Мы с Тилем росли в большой бедности, хотя и совершенно не задумывались об этом, – разве что в первые два-три года после войны. Нам тогда все время хотелось есть, а мама не могла раздобыть достаточно еды. Ели салаты из листьев одуванчика, мама делала сироп из подорожника и свежих побегов сосны. Первый больше походил на лекарство от кашля и простуды, второй заменял сахар. Один-единственный раз в неделю мы брали у пекаря в деревне половину батона – он полагался нам по талону на питание. Мама ножом отмечала на нем деления на каждый день, с понедельника по воскресенье, и получалось, что на каждого приходится по одному ломтю хлеба в день. Но когда голод одолевал нас по-настоящему, мы получали завтрашние кусочки вперед срока – ведь мама всегда надеялась найти для нас что-нибудь еще, – и чаще всего хлеб просто заканчивался к пятнице, а нас ожидали особенно тяжкие суббота и воскресенье. Мне навсегда врезался в память один эпизод: как-то раз мы с братом вцепились в мамину юбку и оба ныли от голода. Она отшвырнула нас, резко отвернулась и обернулась вновь, а ее лицо выражало гнев и отчаяние, каких я не видел ни до, ни после. А затем очень спокойно, полностью держа себя в руках, она сказала: «Мальчики, если бы я могла срезать вам мяса с собственных ребер, я бы срезала – но не могу». В тот момент мы научились никогда не ныть. Культуру жалости к себе я на дух не переношу.

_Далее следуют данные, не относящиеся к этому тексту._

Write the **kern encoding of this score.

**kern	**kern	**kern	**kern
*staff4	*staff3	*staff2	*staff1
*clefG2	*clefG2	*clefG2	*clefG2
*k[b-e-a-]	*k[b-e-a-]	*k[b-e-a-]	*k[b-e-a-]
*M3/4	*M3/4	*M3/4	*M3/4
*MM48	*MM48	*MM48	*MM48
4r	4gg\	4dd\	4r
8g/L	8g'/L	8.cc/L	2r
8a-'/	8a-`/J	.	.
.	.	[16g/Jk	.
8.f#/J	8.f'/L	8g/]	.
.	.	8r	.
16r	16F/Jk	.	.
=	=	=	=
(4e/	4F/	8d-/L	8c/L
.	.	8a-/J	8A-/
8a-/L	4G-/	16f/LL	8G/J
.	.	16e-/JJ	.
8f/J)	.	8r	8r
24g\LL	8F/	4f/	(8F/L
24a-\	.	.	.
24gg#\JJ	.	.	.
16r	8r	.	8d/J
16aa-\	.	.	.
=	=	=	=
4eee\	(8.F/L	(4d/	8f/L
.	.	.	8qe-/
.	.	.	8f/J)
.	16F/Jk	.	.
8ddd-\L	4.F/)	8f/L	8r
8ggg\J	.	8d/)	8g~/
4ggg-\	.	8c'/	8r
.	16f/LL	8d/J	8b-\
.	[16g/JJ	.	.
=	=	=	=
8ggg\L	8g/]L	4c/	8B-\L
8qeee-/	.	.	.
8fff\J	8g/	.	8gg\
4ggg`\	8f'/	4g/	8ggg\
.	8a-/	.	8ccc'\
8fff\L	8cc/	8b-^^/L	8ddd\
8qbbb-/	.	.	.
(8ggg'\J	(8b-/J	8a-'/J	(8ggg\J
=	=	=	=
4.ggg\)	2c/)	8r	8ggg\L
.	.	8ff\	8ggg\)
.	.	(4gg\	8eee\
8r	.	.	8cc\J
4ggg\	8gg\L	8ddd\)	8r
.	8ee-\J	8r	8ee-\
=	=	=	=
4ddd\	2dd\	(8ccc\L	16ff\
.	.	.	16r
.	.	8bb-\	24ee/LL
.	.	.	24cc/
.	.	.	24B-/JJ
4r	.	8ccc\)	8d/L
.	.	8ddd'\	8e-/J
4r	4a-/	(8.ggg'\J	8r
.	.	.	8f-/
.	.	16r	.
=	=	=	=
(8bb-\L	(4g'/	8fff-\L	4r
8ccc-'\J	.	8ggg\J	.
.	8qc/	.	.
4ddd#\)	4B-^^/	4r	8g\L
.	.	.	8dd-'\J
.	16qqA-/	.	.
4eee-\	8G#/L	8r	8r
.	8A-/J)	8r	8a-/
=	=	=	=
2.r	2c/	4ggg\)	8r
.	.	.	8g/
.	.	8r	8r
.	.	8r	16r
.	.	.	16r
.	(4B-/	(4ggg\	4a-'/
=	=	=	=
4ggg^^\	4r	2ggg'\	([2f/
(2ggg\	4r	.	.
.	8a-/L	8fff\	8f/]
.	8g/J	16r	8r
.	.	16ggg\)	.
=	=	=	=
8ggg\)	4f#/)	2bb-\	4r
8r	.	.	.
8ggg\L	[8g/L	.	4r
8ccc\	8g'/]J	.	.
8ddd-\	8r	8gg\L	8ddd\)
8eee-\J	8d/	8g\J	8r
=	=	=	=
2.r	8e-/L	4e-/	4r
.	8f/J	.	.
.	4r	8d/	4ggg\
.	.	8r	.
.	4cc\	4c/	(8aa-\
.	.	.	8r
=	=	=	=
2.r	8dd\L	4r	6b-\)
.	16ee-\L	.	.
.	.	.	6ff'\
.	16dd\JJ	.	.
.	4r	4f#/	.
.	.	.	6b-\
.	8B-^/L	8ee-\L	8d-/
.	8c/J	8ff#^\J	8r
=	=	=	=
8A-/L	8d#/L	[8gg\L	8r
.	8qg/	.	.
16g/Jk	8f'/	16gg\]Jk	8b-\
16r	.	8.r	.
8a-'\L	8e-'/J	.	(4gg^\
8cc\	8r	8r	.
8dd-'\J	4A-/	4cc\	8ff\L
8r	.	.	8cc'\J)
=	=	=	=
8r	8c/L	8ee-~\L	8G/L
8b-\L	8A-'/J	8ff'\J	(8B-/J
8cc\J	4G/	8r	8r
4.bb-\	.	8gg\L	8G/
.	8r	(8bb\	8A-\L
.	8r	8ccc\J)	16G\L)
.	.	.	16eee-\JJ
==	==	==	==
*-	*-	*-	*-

Бедность была повсюду и совсем не казалась нам странной, за исключением отдельных редких моментов. В деревенской школе, в общем помещении для первых четырех классов, где все учились одновременно, были дети, нуждавшиеся гораздо сильнее нас, – с отдаленных хуторов, расположенных на склонах выше долины. Один из них, Луи Гауцен, вечно опаздывал. Думаю, каждый день еще до рассвета ему приходилось работать дома в конюшнях, и потому он всегда задерживался. Зимой он спускался с горы на санках по крутому ущелью и появлялся в классе весь в снегу, с головы до ног, когда занятия давно уже начались. Не здороваясь и волоча за собой заиндевевшие санки, он проходил мимо фройляйн Хупфауэр, нашей учительницы, и каждый раз объяснялся одинаково: «Извините, меня выбросило на повороте». Лица его я уже не помню, но помню, как однажды в начале лета, когда Луи был все в той же куртке, от которой несло конюшней, учительница велела ему снять ее, потому что уже тепло, а Луи сделал вид, что ничего не слышал. Он проигнорировал и все повторные, уже раздраженные просьбы учительницы и в итоге схлопотал указкой по рукам. Скажу сразу, что фройляйн Хупфауэр была замечательной женщиной: даже ведя уроки по четырем разным предметам, она сумела передать нам свои знания и энтузиазм, любознательность и уверенность в себе. А указка тогда была частью образовательного инвентаря – никто не возмущался. В наказание за плохое поведение приходилось вставать на колени перед кафедрой, а за действительно серьезный проступок – коленями на полено, но мы не воспринимали это как что-то из ряда вон. Даже после этого Луи по-прежнему не хотел снимать куртку, так что все в классе, а нас было, наверное, около двадцати шести мальчиков и девочек в возрасте от шести до десяти лет, уставились на него. От этого его горе сделалось еще горше, и он принялся беззвучно рыдать. Этот немой плач до сих пор заставляет мое сердце сжиматься. Наконец Луи стянул куртку, и под ней оказалась его единственная рубашка. Она была застирана до дыр и изодрана в лохмотья, которые свисали с плеч. Тут учительница и сама заревела и помогла ему снова надеть куртку через голову.